At that very urban high setting, we started The Tracks, a literary magazine in a school that boasted only a forty percent graduation rate.  We spent hours on that magazine, pouring over submissions of poetry, artwork, short stories.  I began to see myself as a writer, and knew that at some point my dreams would come to fruition.  She encouraged me when the world around me was full of dirt and grime.
It happened that I had to drop out of school once again.  I went to Anya in her classroom in tears and told her what was going on.  She hugged me and told me to keep on keeping on.  We managed to stay in touch for a few years, but her life took her far from the city and mine did as well.
I searched for her for almost a decade, googling every variation of her name I could find.  Nothing.  It wasn’t until I put it out into the Universe that I was ready to really start on my writing career that we finally connected.  I found her!  Sent her a message and said I was entertaining the idea of graduate school for fiction.  Immediately, she flooded my inbox with suggestions, ideas, constructive ways in which I could begin to shape the life I was only beginning to imagine.
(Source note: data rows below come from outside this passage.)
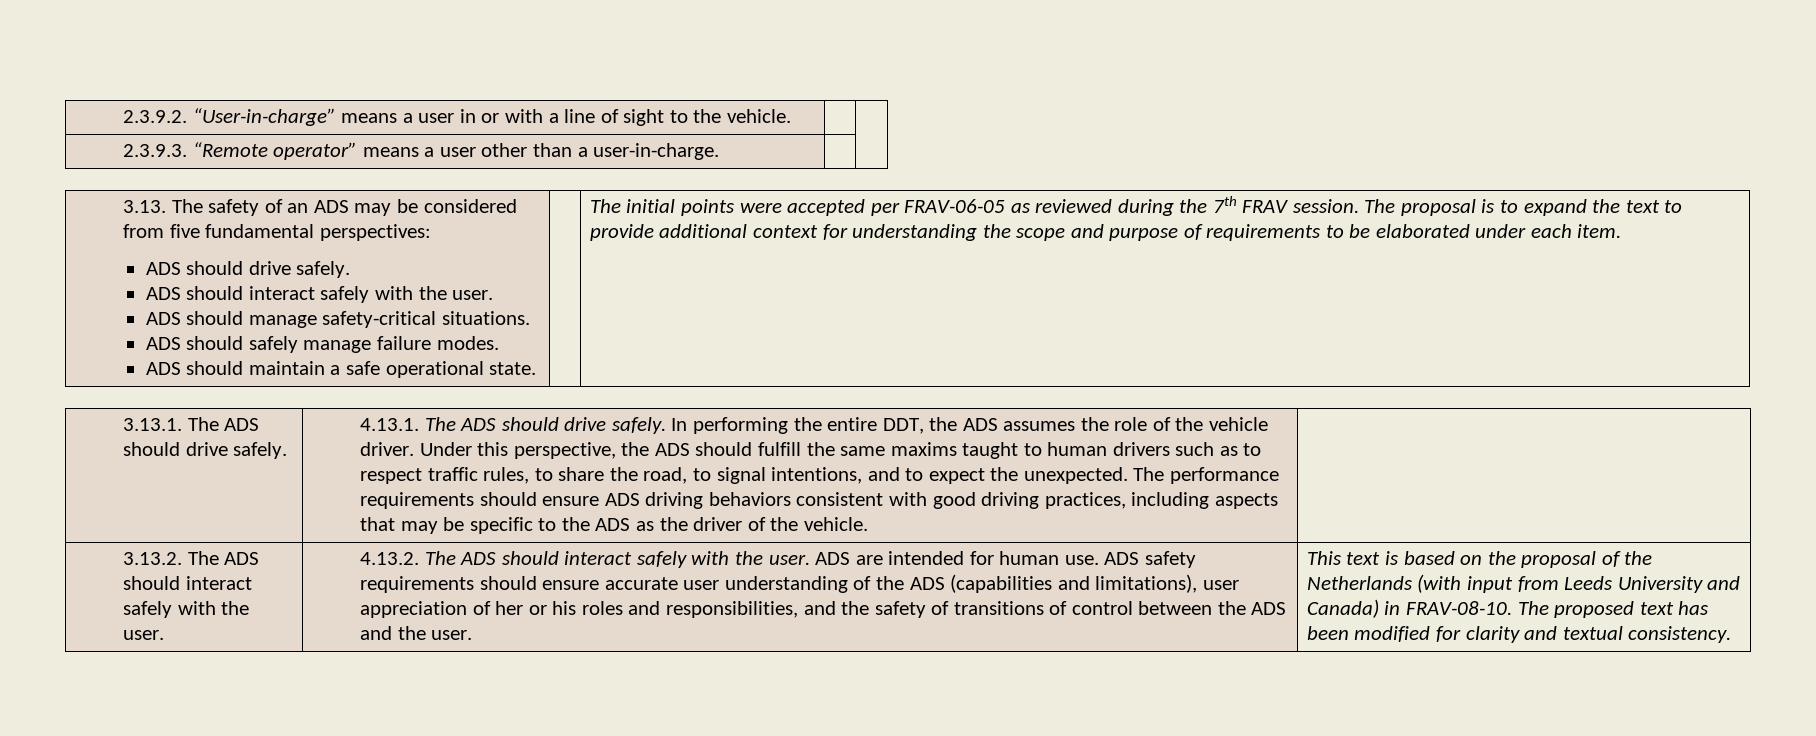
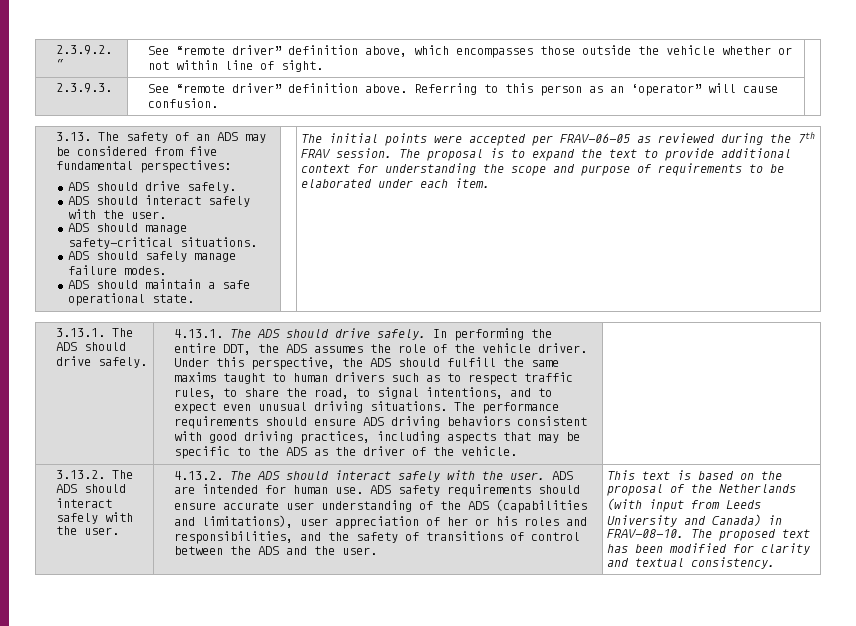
[192,108,791,126] [123,142,720,160] “User-in-charge” means a user in or with a line of sight to the vehicle. | | // 2.3.9.3. “Remote operator” means a user other than a user-in-charge. | -> [56,59,65,68] [148,45,793,58] [148,60,324,72] [56,83,113,93] [148,83,779,96] [148,98,219,108] “ | See “remote driver” definition above, which encompasses those outside the vehicle whether or not within line of sight. | // 2.3.9.3. | See “remote driver” definition above. Referring to this person as an ‘operator” will cause confusion.
[990,467,1128,484] the unexpected. -> [223,401,448,413] even unusual driving situations.

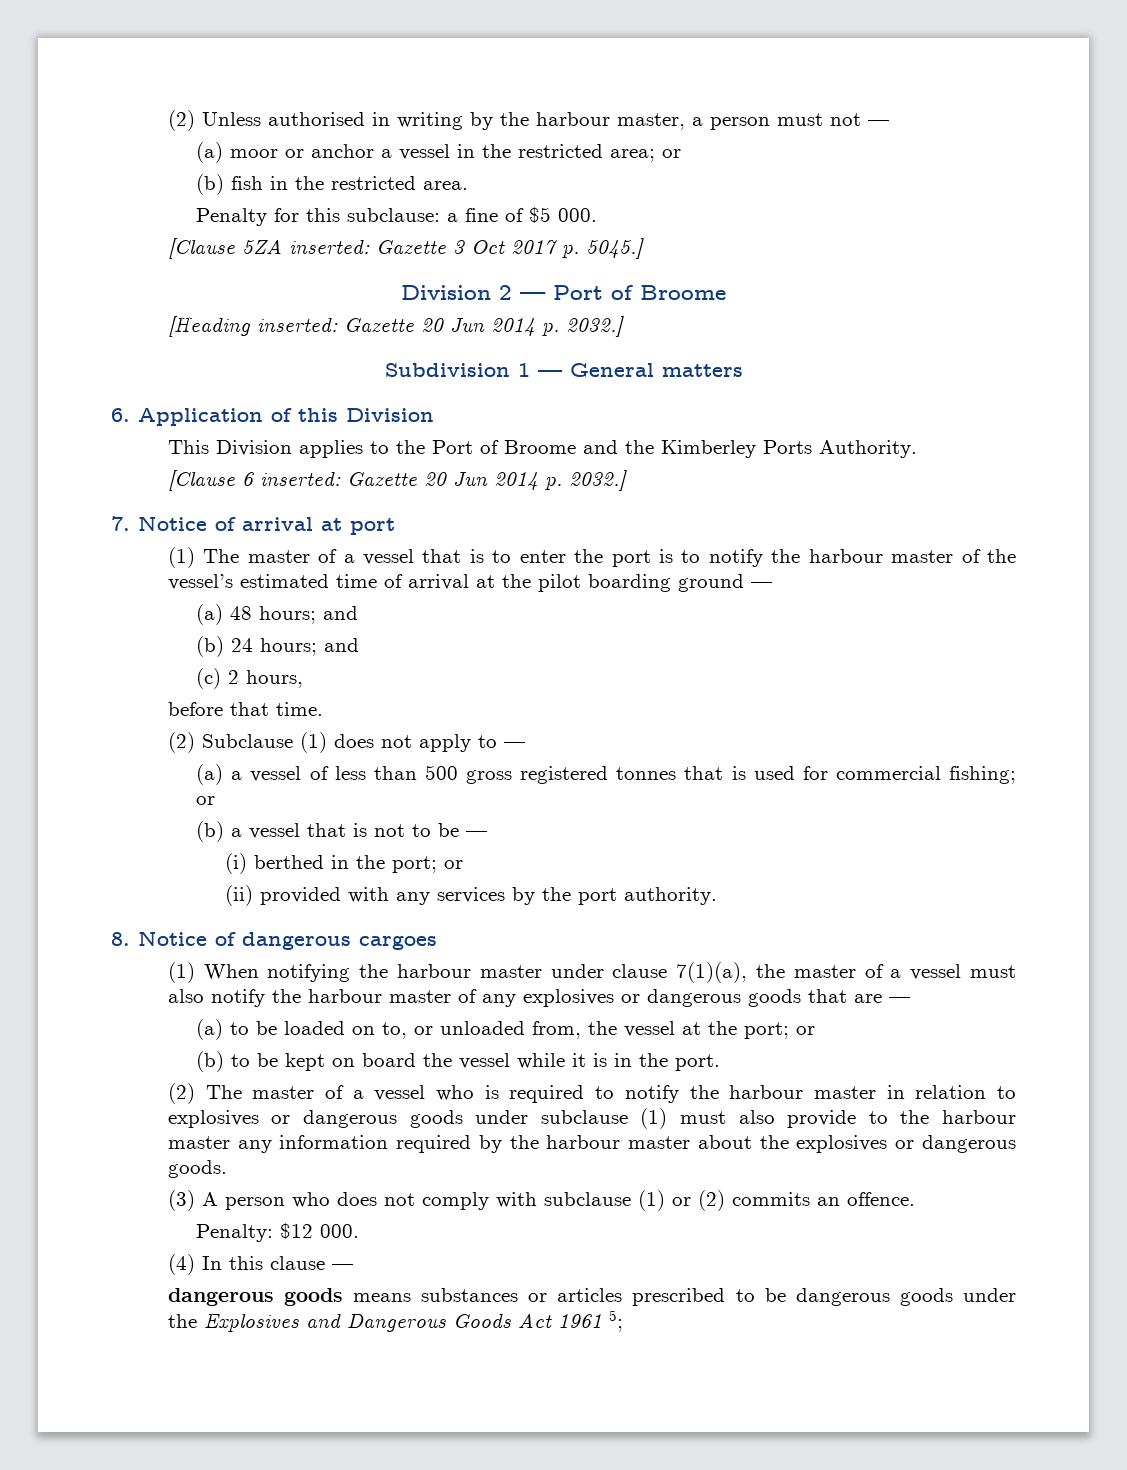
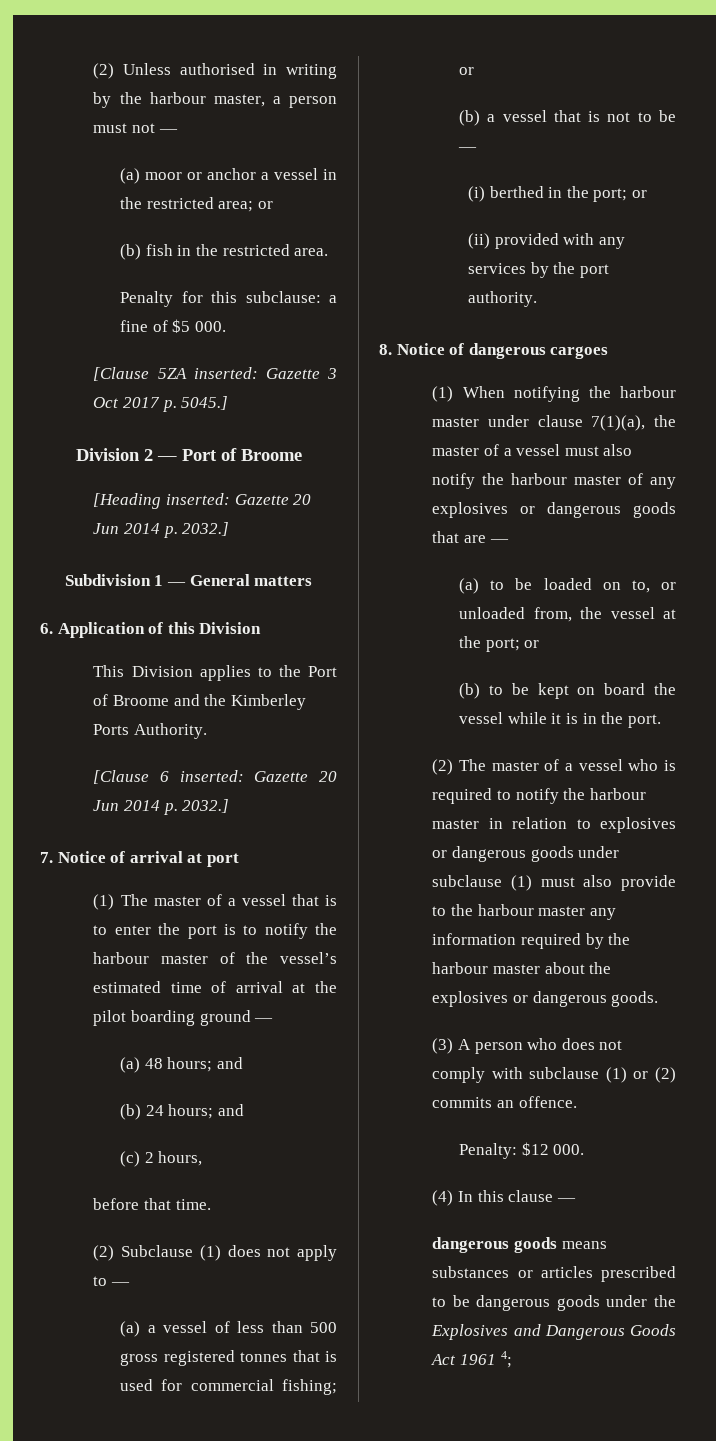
[608,1310,623,1332] 5; -> [500,1351,512,1368] 4;

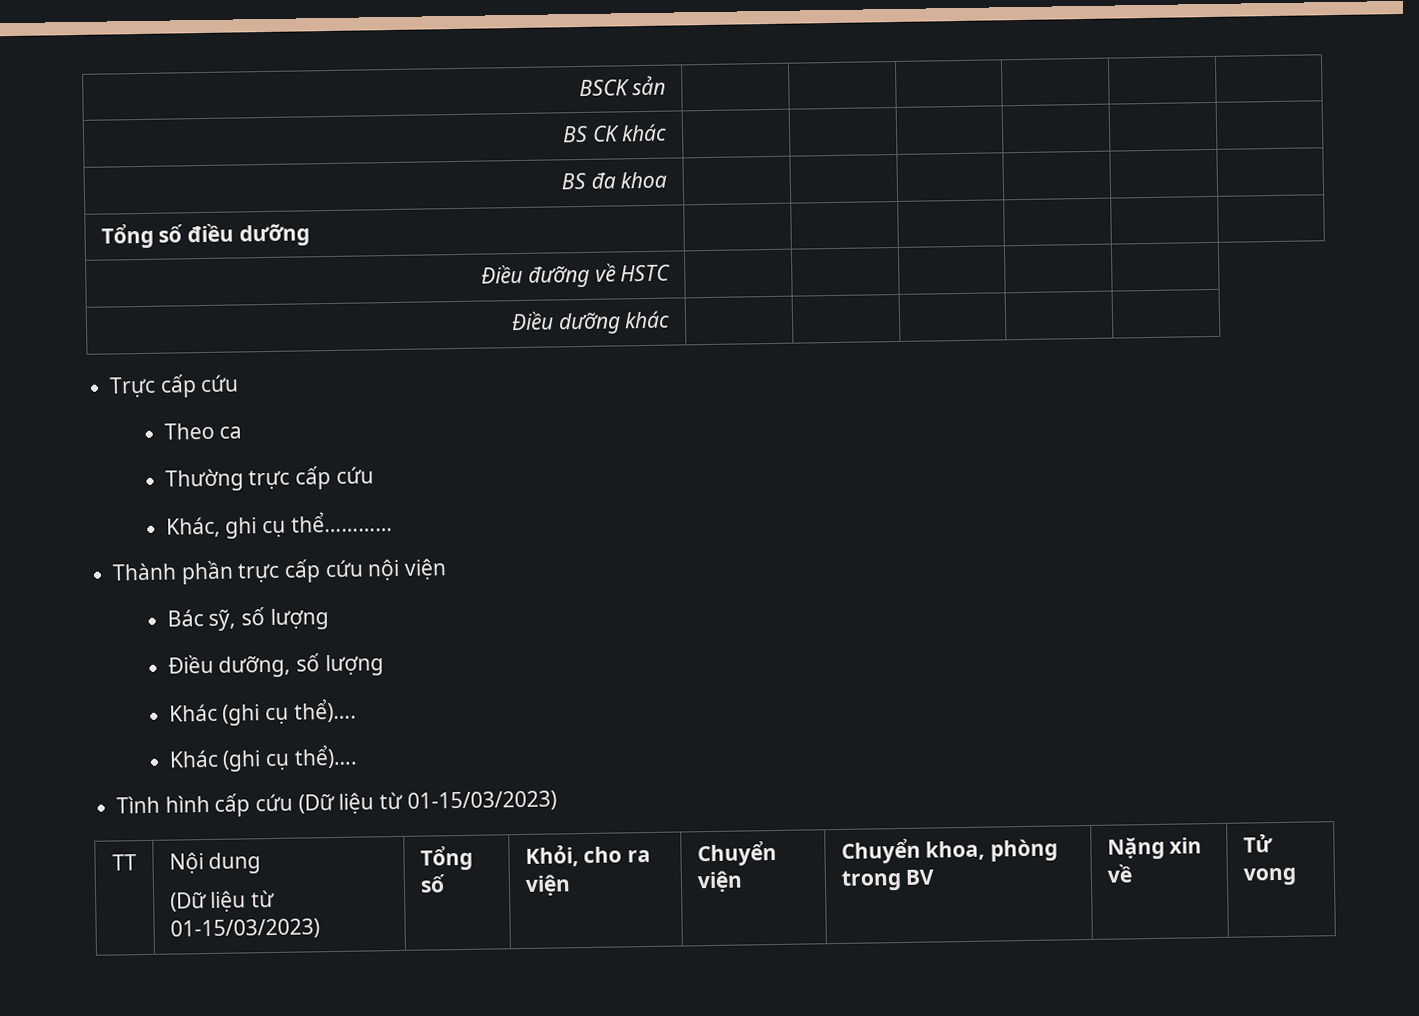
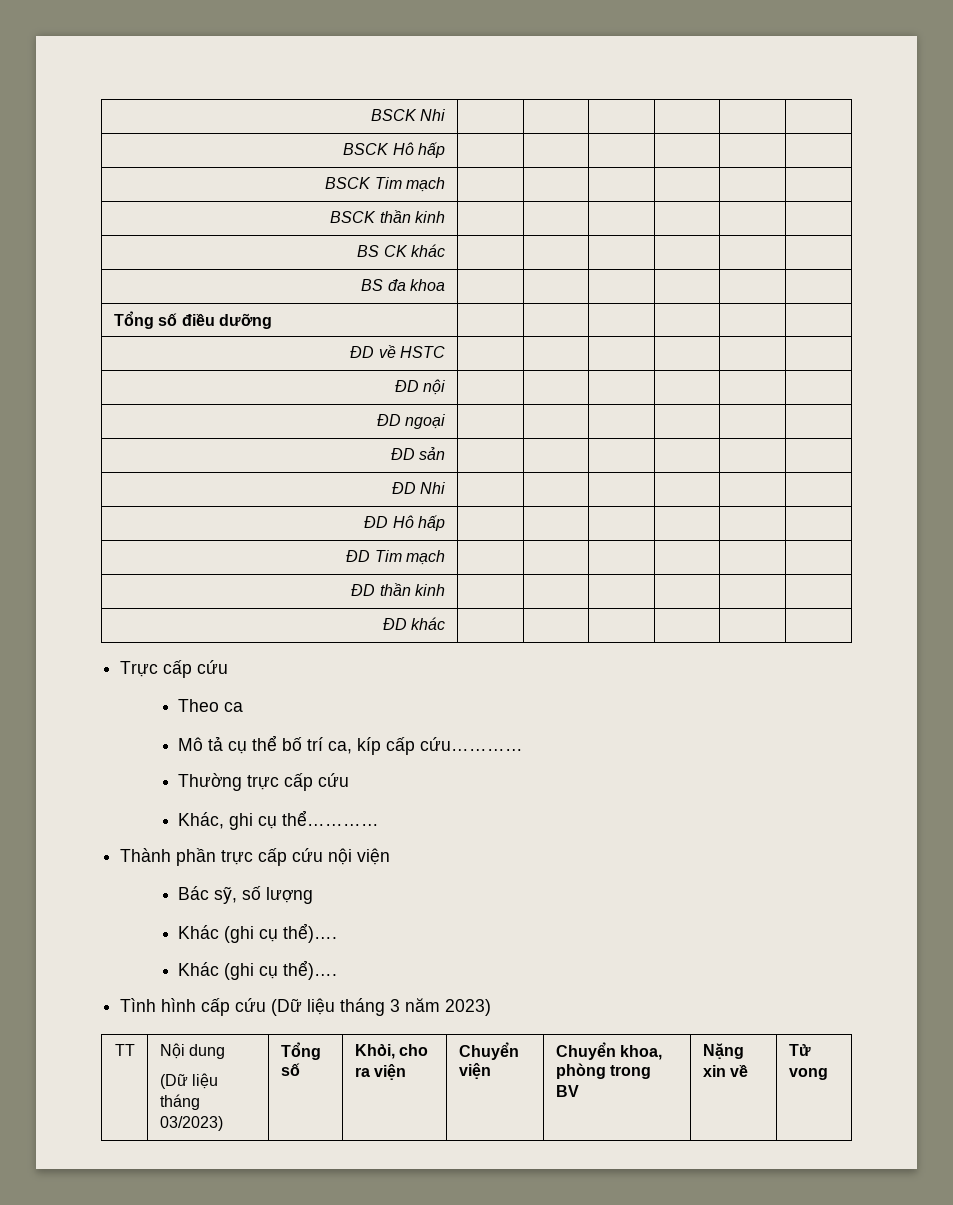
[578,75,667,97] BSCK sản -> [370,109,446,121] [343,142,446,158] [325,177,446,192] [330,210,446,223] BSCK Nhi | | | | | | // BSCK Hô hấp | | | | | | // BSCK Tim mạch | | | | | | // BSCK thần kinh
[481,264,590,288] Điều đưỡng -> [350,346,375,358] ĐD
[510,310,671,335] // Điều dưỡng khác | | | | | -> [394,379,446,395] [376,414,446,429] [390,447,446,460] [391,482,446,494] [364,515,446,531] [346,550,446,565] [351,583,446,596] [382,617,446,630] | // ĐD nội | | | | | | // ĐD ngoại | | | | | | // ĐD sản | | | | | | // ĐD Nhi | | | | | | // ĐD Hô hấp | | | | | | // ĐD Tim mạch | | | | | | // ĐD thần kinh | | | | | | // ĐD khác | | | | | |
(243, 432) none -> [178,735,524,755] // Mô tả cụ thể bố trí ca, kíp cấp cứu…………
[167,653,384,678] // Điều dưỡng, số lượng -> (314, 895) none
[379,790,557,812] từ 01-15/03/2023) -> [340,998,492,1016] tháng 3 năm 2023)
[251,889,276,908] [169,918,320,940] từ 01-15/03/2023) -> [159,1094,200,1110] [159,1116,223,1131] tháng 03/2023)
Over these last three years, I’ve been blessed to visit with Anya at her pond in Kentucky many times.  We sit in the sunroom, or near a fire, looking at words and discussing life.  She offers me insight into the world I am exploring, suggestions for ways to advance myself – as a human, a woman, and a writer, and is very much a pillar of truth in this changing landscape of life.  She’s gifted me more than just my first feature reading, or invaluable insight into my words.  Anya has gifted me the dedication of a human who has no motive except that of being real. 

In Hungarian, Anya means ‘mother’ and it couldn’t be a more fitting name for her.  She calls me DD – short for Darling Daughter.  I am blessed, grateful and honored to have her in my life.  

1 comment:

  1. Thank you, D.D. I am beyond humbled. (but, you give me far too much credit. YOU did the work!)